How The Rock Saves "Central Intelligence"

    Is there anything he can't do?

    Dwayne "The Rock" Johnson plays a former fat kid in Central Intelligence. It makes for an obvious visual contrast — 20 years after bullied teenage outcast Robbie Weirdick (also played by Johnson, digitally smoothed and plumped up) was humiliated in front of his whole high school, he reappears, having changed his name to Bob Stone and transformed himself into a bulging upside-down triangle. The scenario could have been the ultimate look-at-me-now revenge, except that Johnson doesn't play the role with that sort of swagger. Bob is a CIA agent on the lam, and while he may be 90% brawn now, he's still a fanny pack–wearing, unicorn-loving oddball. He also continues to idolize Calvin Joyner (Kevin Hart), the former high school star who decades ago was kind to him in a difficult moment, and who, in present day, is chafing against his unexceptional adult life as a midlevel account.

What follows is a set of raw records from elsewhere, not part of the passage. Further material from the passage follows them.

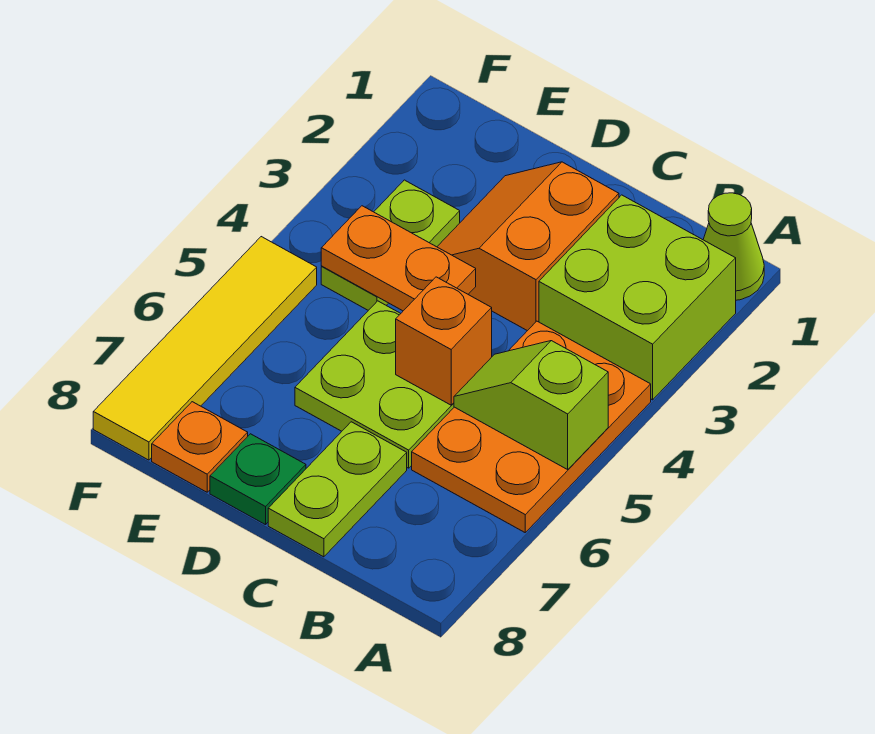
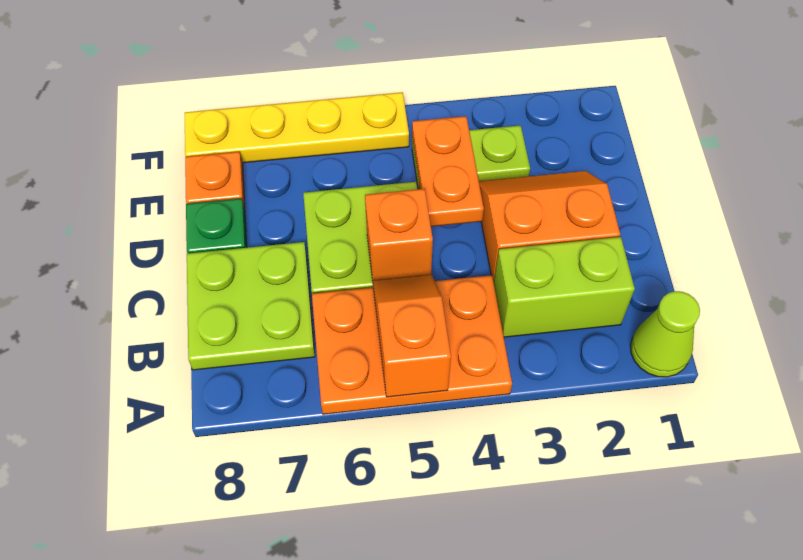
lime brick A2:B3 level 1 -> lime brick B2:B3 level 1
lime slope A5:B5 level 2 top A -> orange slope A5:B5 level 2 top A
lime plate C7:C8 level 1 -> lime plate B7:C8 level 1
yellow tile F5:F8 level 1 -> yellow plate F5:F8 level 1

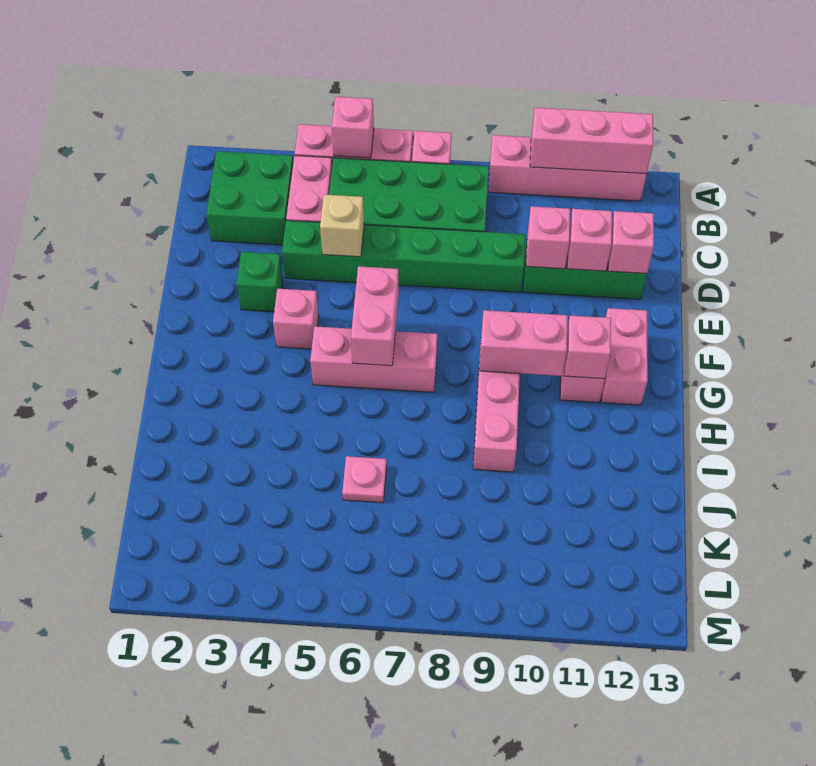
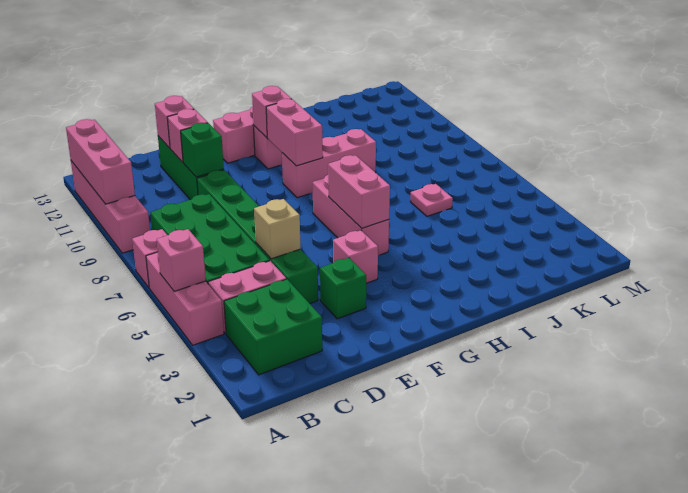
pink brick D10 level 2 -> green brick D10 level 2
pink brick F6:G6 level 2 -> pink brick G5:G6 level 2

    Central Intelligence — which is directed by Dodgeball's Rawson Marshall Thurber off a script he wrote with The Mindy Project's Ike Barinholtz and David Stassen — is a sloppy, just-entertaining-enough comedy that keeps setting aside its more interesting reunion angst in favor of forgettably staged action. But the film has a firm grasp of Johnson's appeal as a leading man: He is Hollywood's most imposing ray of sunshine, a guy whose machismo is too cartoonish to be toxic; a dude who, rather than flaunting his muscles as a sign of superiority, presents them as an achievement that anyone can earn, if one commits to a regimen that includes crushing pre-dawn cardio and devouring several pounds of cod a day. Johnson shares the physique of a bulked-up star from the 1980s, but not the attitude. He's at his best when he seems in on the joke of how silly tough-guy posturing can look (like that time when he flexed so hard that he broke the cast on his arm and healed his broken bones through the sheer force of will in Furious 7).

    And Johnson's unarguably in on the joke in Central Intelligence, as he wears Kevin Smith–worthy jorts and stuffs himself into a borrowed pajama set that strains at the seams. Bob is enthusiastically, deeply uncool, despite how he's reinvented himself as a professional badass. He doesn't regret the person he used to be so much as the harassment he used to endure. "I don't like bullies," he announces to a group of would-be thugs he dispatches at a bar. He responds to one of their slurs by noting "that's a lot of homophobia coming out of a very angry man" and advising therapy. His is not a duckling-to-swan story so much as it is a fantasy avenger tale for outcasts everywhere: He's a lovable, Sixteen Candles–worshiping dork who's been gifted with the skills of James Bond and the body of an action figure brought to life — and whose external overhaul hasn't erased his internal scars.

    Johnson and Hart are a decent pairing, their size differential a joke unto itself, though the reliably funny Hart often seems a little aghast at his casting as the straight man, as he seized every opportunity he could for some physical comedy. He's saddled with Central Intelligence's scattered moments of jarring bro-ishness, though he fits in some memorable moments as he's dragged into the movie's mire of nostalgia mixed with nonsensical spy intrigue. Calvin's worried that he peaked in high school, until Bob gives him more pressing concerns by enlisting him as an unwilling sidekick, and the two avoid being arrested or shot. They end up on the run from a steely, possibly evil agent played by Amy Ryan, who insists that Bob is actually the untrustworthy party in this scenario. Central Intelligence turns over way too much time to its CIA storyline, and indulges in slack set pieces that are never quite crisp enough to work as action and never quite funny enough to come together as comedy.

    The movie is inevitably stronger when it's dealing with the main characters' high school baggage, their former teenage selves casting long shadows over the thirtysomethings they've become. That's why the best scenes in the movie involve unbilled cameos during which some famous funny people turn up in the roles of Bob and Calvin's former classmates. As Bob's gone from heavy to burly and Calvin's stayed a little too steady, their former oppressors and crushes have done their own growing up, and the actors who play them fittingly contend with their onscreen images as nice guys or broad comediennes.

    Central Intelligence (and every other high school reunion movie) suggests that we never really leave behind the people we were in high school, no matter how thoroughly we remake ourselves. But the movie's final moment of triumph, in which Bob revisits and redoes the worst moment of this life, is a poignant instance of self-love framed as an act of outrageousness. The movie begins with Johnson as a chubby teen, dancing to En Vogue by himself without a care, and comes back around to that moment in a way that makes the meaningless twists along the way worthwhile. Bob's journey is not about changing the way he looks but about reclaiming the freedom he used to have.